[TRECHO SELECIONADO]
===

Mensagem Litúrgica do segundo dia da Novena do Nosso Seráfico pai, São Francisco, em 2020. Primeira Leitura (Ez 18, 25-28), Salmo Responsorial 24 (25), Segunda Leitura (Fp 2, 1-11) e Evangelho (Mt 21, 28-32).
Quando se fala da existência dos anjos, reafirmada pela fé católica, crer na milícia celeste significa acreditar que eles existem para guardar o homem, acreditar na certeza de que Deus nunca abandona sua criação, e que que Ele ama o homem verdadeiramente. Assim Frei Flávio Amorim OFMConv., reitor da Casa de Formação São Francisco de Assis, iniciou a reflexão da segunda noite da novena do pai Seráfico. O celebrante contou que a devoção de São Francisco a São Miguel Arcanjo, tema da noite, nasce quando ele, em 1216, sobe ao Monte Gargano, na Itália, um Santuário dedicado ao arcanjo, e não entra, uma vez que não se achava digno, contudo marcou o sinal do Tau na entrada do Santuário.
Contou ainda que outro momento em que a devoção surge está no contexto do próprio São Miguel Arcanjo, que é aquele que cuida, o defensor que protege. Quem como Deus? Quão grande é o amor de Deus? Foi em 1224, durante uma Quaresma de São Miguel, que Francisco recebeu os estigmas, e para entender essa devoção, é necessário passar por esses estigmas.

===

[MATERIAL COLETADO]
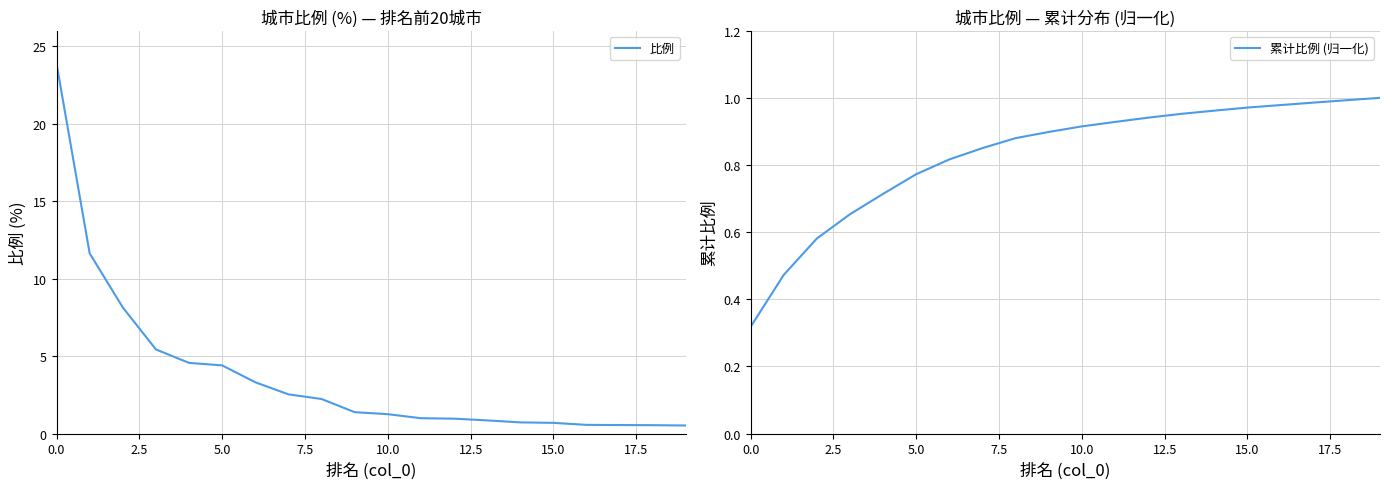

What is the maximum value for 比例?

23.9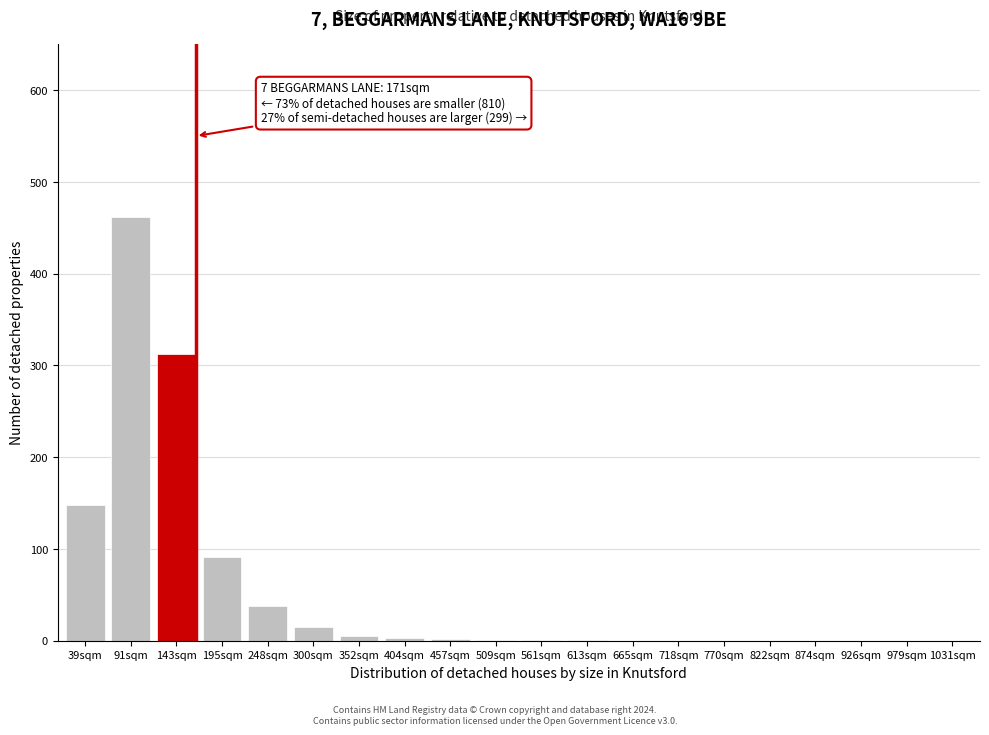

What is the change in value from 300sqm to 874sqm?

-15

===

[AÇÃO SOLICITADA 1] Com base no texto sobre a novena de São Francisco, explique em uma a três frases por que Francisco não entrou no Santuário do Monte Gargano.
[AÇÃO SOLICITADA 2] Retome o texto sobre a novena de São Francisco logo após a última frase e dê continuidade a ele.
O material reunido aqui é independente do texto sobre a novena.

[RESULTADO DA TAREFA 1] Francisco não entrou no Santuário dedicado a São Miguel Arcanjo porque não se achava digno. Em vez disso, marcou o sinal do Tau na entrada.

[RESULTADO DA TAREFA 2]
Francisco, quando subiu ao monte para orar, pediu duas graças: a primeira, sentir o amor de Jesus pela humanidade; a segunda, sentir a dor da paixão, a súplica pela salvação, o mistério da penitência e mergulho no grande mistério de Deus. E Cristo aparece em forma de anjo e imprime as chagas do Senhor em Francisco. Uma graça, momento em que a dor se transforma em amor, e o mistério da Quaresma se revela mistério de entrega, de graça extraordinária, mas também dolorosa.
Dolorosa porque Francisco viveu uma profunda inquietação, de abandonar seus projetos pessoais em troca da graça da conversão, com o objetivo de olhar o mundo, os sofrimentos da humanidade, de uma outra forma, “justamente o que antes me parecia amargo se me converteu em doçura da alma e do corpo” (Testamento de São Francisco), falou nosso pai Seráfico sobre o encontro com o leproso, uma profunda paixão pelo Senhor.
Depois, essa inquietação vem com Francisco, ouvindo a voz do crucificado que a ele diz, Francisco, não vê que a minha Igreja está em ruínas? Vai e reconstrói a minha Igreja! Uma experiência dolorosa, mas também uma experiência de graça, de abraçar a morte para alcançar a vida. E é isso que essa quaresma quer de cada homem, a intenção de pacificar a morte de Cristo, onde Deus vê o homem, mas quem quis olhar para o Senhor foi Francisco. São Francisco consegue equilibrar esse olhar de dor e graça, e lembra São Boaventura, que por tanto amor de Francisco pelo coração do Senhor, o homem deveria ter nostalgia, saudade de que a vivência do Evangelho aconteça em cada um, em cada homem. Um desejo de viver em conformidade com Cristo, renovando a vivência do Evangelho.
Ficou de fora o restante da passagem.